By the time it turned five o’clock I’d had a good day. I’d even got a few tips, something that rarely happened. Was it because of the unusually good mood I was in? The new me, so to speak?
I parked the cab in Palle’s garage. He kept his tools hanging on the wall, and it took me twenty minutes to do the job that had to be done.
I got into my own car, called Wenche and told her I’d bought a bottle of white wine to have with dinner, her favourite type.
‘What is it with you?’ she asked again, only this time without the tone of annoyance she used at breakfast. Almost curious. And why not? Now I was a new me, maybe I could be a new me for her too.
I was humming I drove along, one hand on the wheel. Steering.

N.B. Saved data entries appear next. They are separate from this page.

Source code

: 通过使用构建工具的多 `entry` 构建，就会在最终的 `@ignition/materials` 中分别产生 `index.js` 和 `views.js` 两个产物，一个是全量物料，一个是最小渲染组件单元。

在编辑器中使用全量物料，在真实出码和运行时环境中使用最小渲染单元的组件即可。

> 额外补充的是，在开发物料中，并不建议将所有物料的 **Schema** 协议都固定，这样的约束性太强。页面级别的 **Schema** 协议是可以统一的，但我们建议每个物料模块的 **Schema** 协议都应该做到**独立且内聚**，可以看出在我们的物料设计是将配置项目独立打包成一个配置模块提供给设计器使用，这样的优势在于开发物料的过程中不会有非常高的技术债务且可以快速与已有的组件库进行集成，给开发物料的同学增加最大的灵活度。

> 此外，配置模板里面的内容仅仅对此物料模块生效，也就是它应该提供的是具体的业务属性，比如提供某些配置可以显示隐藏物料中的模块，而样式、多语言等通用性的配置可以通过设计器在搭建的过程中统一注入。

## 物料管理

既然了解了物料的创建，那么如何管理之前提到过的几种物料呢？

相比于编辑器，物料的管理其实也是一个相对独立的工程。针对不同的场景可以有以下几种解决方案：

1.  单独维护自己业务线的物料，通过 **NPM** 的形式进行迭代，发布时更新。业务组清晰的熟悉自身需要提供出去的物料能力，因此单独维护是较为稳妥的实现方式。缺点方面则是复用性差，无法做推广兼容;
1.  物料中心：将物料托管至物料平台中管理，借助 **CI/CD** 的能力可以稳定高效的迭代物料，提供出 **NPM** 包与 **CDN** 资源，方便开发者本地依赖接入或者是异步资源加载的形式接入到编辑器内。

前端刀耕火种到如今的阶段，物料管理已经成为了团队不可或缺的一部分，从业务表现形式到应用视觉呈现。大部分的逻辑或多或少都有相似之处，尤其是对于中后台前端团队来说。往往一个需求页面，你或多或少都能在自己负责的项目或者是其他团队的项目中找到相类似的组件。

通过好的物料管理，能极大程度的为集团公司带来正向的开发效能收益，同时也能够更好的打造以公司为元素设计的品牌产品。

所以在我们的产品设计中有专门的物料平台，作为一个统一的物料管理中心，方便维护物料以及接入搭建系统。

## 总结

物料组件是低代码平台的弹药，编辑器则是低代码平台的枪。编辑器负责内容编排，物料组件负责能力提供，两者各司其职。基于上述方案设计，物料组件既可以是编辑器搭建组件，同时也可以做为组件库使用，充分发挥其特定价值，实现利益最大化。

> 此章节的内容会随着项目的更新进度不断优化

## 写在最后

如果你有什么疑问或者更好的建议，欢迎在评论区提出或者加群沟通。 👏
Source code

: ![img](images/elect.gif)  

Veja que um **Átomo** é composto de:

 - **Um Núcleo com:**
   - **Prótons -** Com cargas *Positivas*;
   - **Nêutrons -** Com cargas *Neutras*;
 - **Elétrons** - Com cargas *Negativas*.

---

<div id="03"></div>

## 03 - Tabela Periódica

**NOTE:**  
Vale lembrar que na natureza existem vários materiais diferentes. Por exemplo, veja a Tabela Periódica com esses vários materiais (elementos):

I liked steering. The other hand was in my trouser pocket and I was thinking about the brake fluid I’d drained back there in the garage. Wondered what it was Palle had on Eirin, or did they have something on each other? Wondered how far back the two of them went. Long enough at least for him to be able to ask her to step up once he realised I was bound to make the connection between him, the earring and Wenche. He’d probably called Wenche immediately after I rang him to ask about the earring. And she’d immediately hidden the box with the one remaining earring. It was a smart move to claim she’d lent them to a friend. She was going out tonight, yes, but she wouldn’t be meeting Torill or any of her other friends, she’d be meeting Palle who, according to plan, would have the earring I’d given to Eirin. But Wenche would never get that earring from Palle. And not because Palle had noticed the earrings Wenche was wearing as they lay there in the back seat. There’s no way he would have noticed that the earring Eirin handed to him had a narrow band around it, like a blue equator. No way.